H Darrel Rutkin is a historian of science with a focus on the history of astrology in Europe, ca. 1250–1800. He is currently completing volume II of his three volume treatment of the history of astrology and magic, which is focused on the Renaissance and treats primarily Marsilio Ficino (1433–1499) and Giovanni Pico della Mirandola (1463–1494), both in themselves and in relation to each other.
Petra G. Schmidl is a historian of science with a focus on pre-modern astronomy, astronomical instruments, and astrology, prognostic practices, and occult sciences in Islamicate societies. She is mainly interested in procedures and methods that help people in orienting themselves in every day life, e.g., timekeeping and prognostic practices.
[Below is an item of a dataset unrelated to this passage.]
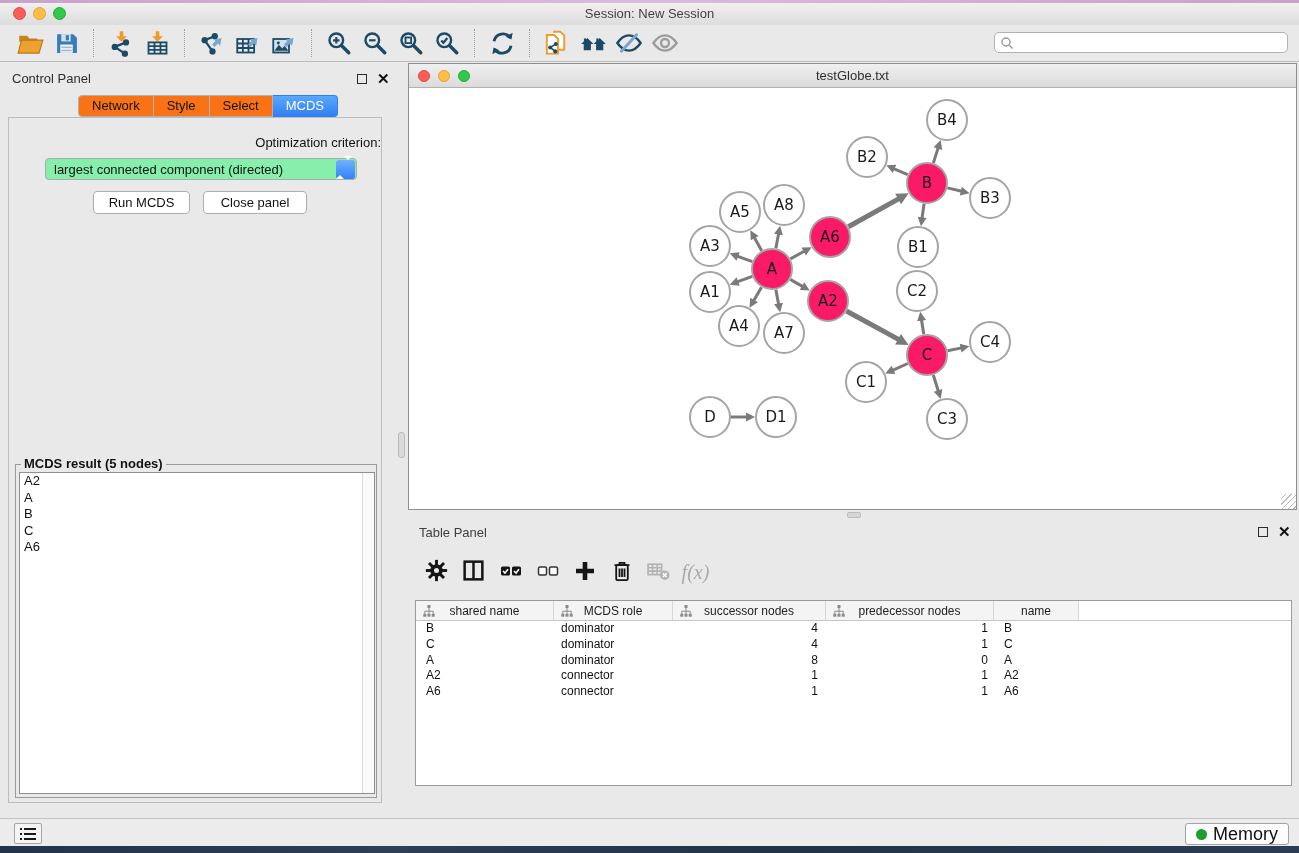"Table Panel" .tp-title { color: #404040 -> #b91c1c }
Her recent research project aims at the edition, English translation, commentary and study of the Kitāb al-Tabṣira fī ˁilm al-nujūm (“Enlightenment in the science of the stars”) written by the future Rasūlid sultan al-Ashraf ˁUmar in thirteenth century Yemen.
Susan Ward is an independent researcher specializing in the history of astrology, with a particular focus on its practical applications and broader significance. Her work primarily focuses on the early modern period, and for over forty years, she has studied the life and works of the astrologer William Lilly (1602–1681) and his contemporaries. She earned a first-class degree in history from the University of East Anglia, where she specialized in the British Civil Wars. Currently, Ward is engaged in a major project—a three-volume edition of William Lilly’s work and relationships, offering essential primary sources for researchers.